PROVIDED DATA ::
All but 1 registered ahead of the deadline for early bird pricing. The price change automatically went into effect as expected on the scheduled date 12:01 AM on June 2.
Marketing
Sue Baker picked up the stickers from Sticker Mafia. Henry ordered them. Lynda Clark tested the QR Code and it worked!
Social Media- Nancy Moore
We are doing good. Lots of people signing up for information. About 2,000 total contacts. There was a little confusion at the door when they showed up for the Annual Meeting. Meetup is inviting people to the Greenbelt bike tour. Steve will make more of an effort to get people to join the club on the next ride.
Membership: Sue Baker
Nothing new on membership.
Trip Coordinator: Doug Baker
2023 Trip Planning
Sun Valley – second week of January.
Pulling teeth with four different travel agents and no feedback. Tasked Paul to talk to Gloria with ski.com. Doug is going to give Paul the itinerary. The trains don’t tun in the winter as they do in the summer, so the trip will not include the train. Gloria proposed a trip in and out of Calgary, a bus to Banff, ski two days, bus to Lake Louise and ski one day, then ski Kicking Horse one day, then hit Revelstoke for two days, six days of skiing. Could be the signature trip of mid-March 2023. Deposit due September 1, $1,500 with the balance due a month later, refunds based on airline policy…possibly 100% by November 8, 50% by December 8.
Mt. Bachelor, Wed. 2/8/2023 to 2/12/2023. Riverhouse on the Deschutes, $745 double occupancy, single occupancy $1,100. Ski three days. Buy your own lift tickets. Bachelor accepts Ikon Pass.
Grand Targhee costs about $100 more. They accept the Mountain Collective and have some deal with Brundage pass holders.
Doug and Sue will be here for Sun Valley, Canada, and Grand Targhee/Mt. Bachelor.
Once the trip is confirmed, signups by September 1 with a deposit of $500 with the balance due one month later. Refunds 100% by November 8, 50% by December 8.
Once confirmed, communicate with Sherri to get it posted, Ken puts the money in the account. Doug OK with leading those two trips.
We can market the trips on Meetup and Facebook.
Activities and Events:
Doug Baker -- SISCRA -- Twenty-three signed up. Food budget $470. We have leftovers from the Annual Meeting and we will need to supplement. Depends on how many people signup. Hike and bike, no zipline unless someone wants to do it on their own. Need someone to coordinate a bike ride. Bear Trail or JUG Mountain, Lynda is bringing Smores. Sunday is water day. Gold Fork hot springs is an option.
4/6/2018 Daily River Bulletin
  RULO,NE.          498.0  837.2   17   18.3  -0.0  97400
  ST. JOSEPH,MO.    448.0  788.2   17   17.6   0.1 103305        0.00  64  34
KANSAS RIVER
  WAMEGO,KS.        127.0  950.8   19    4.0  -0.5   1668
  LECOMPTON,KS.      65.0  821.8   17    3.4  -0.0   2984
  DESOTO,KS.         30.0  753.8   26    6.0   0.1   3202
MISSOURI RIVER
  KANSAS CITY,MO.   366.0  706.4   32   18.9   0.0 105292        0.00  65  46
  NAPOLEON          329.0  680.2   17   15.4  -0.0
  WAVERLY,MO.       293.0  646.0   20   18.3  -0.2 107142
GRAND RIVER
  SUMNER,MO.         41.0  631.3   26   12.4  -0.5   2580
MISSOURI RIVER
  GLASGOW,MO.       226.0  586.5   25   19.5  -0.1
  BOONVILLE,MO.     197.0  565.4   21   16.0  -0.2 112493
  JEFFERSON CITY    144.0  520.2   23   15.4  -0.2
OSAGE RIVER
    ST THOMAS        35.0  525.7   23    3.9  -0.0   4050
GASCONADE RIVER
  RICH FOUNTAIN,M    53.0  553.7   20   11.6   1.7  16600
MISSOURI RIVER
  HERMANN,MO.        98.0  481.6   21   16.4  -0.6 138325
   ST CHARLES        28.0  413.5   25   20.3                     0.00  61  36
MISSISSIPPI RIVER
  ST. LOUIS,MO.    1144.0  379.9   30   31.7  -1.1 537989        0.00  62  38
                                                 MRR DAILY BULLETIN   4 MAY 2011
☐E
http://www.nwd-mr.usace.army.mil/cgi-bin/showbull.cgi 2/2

TASK TO COMPLETE :: Write out each record exactly, without addition or omission.

COMPLETED EXERCISE ::
All but 1 registered ahead of the deadline for early bird pricing. The price change automatically went into effect as expected on the scheduled date 12:01 AM on June 2.
Marketing
Sue Baker picked up the stickers from Sticker Mafia. Henry ordered them. Lynda Clark tested the QR Code and it worked!
Social Media- Nancy Moore
We are doing good. Lots of people signing up for information. About 2,000 total contacts. There was a little confusion at the door when they showed up for the Annual Meeting. Meetup is inviting people to the Greenbelt bike tour. Steve will make more of an effort to get people to join the club on the next ride.
Membership: Sue Baker
Nothing new on membership.
Trip Coordinator: Doug Baker
2023 Trip Planning
Sun Valley – second week of January.
Pulling teeth with four different travel agents and no feedback. Tasked Paul to talk to Gloria with ski.com. Doug is going to give Paul the itinerary. The trains don’t tun in the winter as they do in the summer, so the trip will not include the train. Gloria proposed a trip in and out of Calgary, a bus to Banff, ski two days, bus to Lake Louise and ski one day, then ski Kicking Horse one day, then hit Revelstoke for two days, six days of skiing. Could be the signature trip of mid-March 2023. Deposit due September 1, $1,500 with the balance due a month later, refunds based on airline policy…possibly 100% by November 8, 50% by December 8.
Mt. Bachelor, Wed. 2/8/2023 to 2/12/2023. Riverhouse on the Deschutes, $745 double occupancy, single occupancy $1,100. Ski three days. Buy your own lift tickets. Bachelor accepts Ikon Pass.
Grand Targhee costs about $100 more. They accept the Mountain Collective and have some deal with Brundage pass holders.
Doug and Sue will be here for Sun Valley, Canada, and Grand Targhee/Mt. Bachelor.
Once the trip is confirmed, signups by September 1 with a deposit of $500 with the balance due one month later. Refunds 100% by November 8, 50% by December 8.
Once confirmed, communicate with Sherri to get it posted, Ken puts the money in the account. Doug OK with leading those two trips.
We can market the trips on Meetup and Facebook.
Activities and Events:
Doug Baker -- SISCRA -- Twenty-three signed up. Food budget $470. We have leftovers from the Annual Meeting and we will need to supplement. Depends on how many people signup. Hike and bike, no zipline unless someone wants to do it on their own. Need someone to coordinate a bike ride. Bear Trail or JUG Mountain, Lynda is bringing Smores. Sunday is water day. Gold Fork hot springs is an option.
4/6/2018 Daily River Bulletin
  RULO,NE.          498.0  837.2   17   18.3  -0.0  97400
  ST. JOSEPH,MO.    448.0  788.2   17   17.6   0.1 103305        0.00  64  34
KANSAS RIVER
  WAMEGO,KS.        127.0  950.8   19    4.0  -0.5   1668
  LECOMPTON,KS.      65.0  821.8   17    3.4  -0.0   2984
  DESOTO,KS.         30.0  753.8   26    6.0   0.1   3202
MISSOURI RIVER
  KANSAS CITY,MO.   366.0  706.4   32   18.9   0.0 105292        0.00  65  46
  NAPOLEON          329.0  680.2   17   15.4  -0.0
  WAVERLY,MO.       293.0  646.0   20   18.3  -0.2 107142
GRAND RIVER
  SUMNER,MO.         41.0  631.3   26   12.4  -0.5   2580
MISSOURI RIVER
  GLASGOW,MO.       226.0  586.5   25   19.5  -0.1
  BOONVILLE,MO.     197.0  565.4   21   16.0  -0.2 112493
  JEFFERSON CITY    144.0  520.2   23   15.4  -0.2
OSAGE RIVER
    ST THOMAS        35.0  525.7   23    3.9  -0.0   4050
GASCONADE RIVER
  RICH FOUNTAIN,M    53.0  553.7   20   11.6   1.7  16600
MISSOURI RIVER
  HERMANN,MO.        98.0  481.6   21   16.4  -0.6 138325
   ST CHARLES        28.0  413.5   25   20.3                     0.00  61  36
MISSISSIPPI RIVER
  ST. LOUIS,MO.    1144.0  379.9   30   31.7  -1.1 537989        0.00  62  38
                                                 MRR DAILY BULLETIN   4 MAY 2011
☐E
http://www.nwd-mr.usace.army.mil/cgi-bin/showbull.cgi 2/2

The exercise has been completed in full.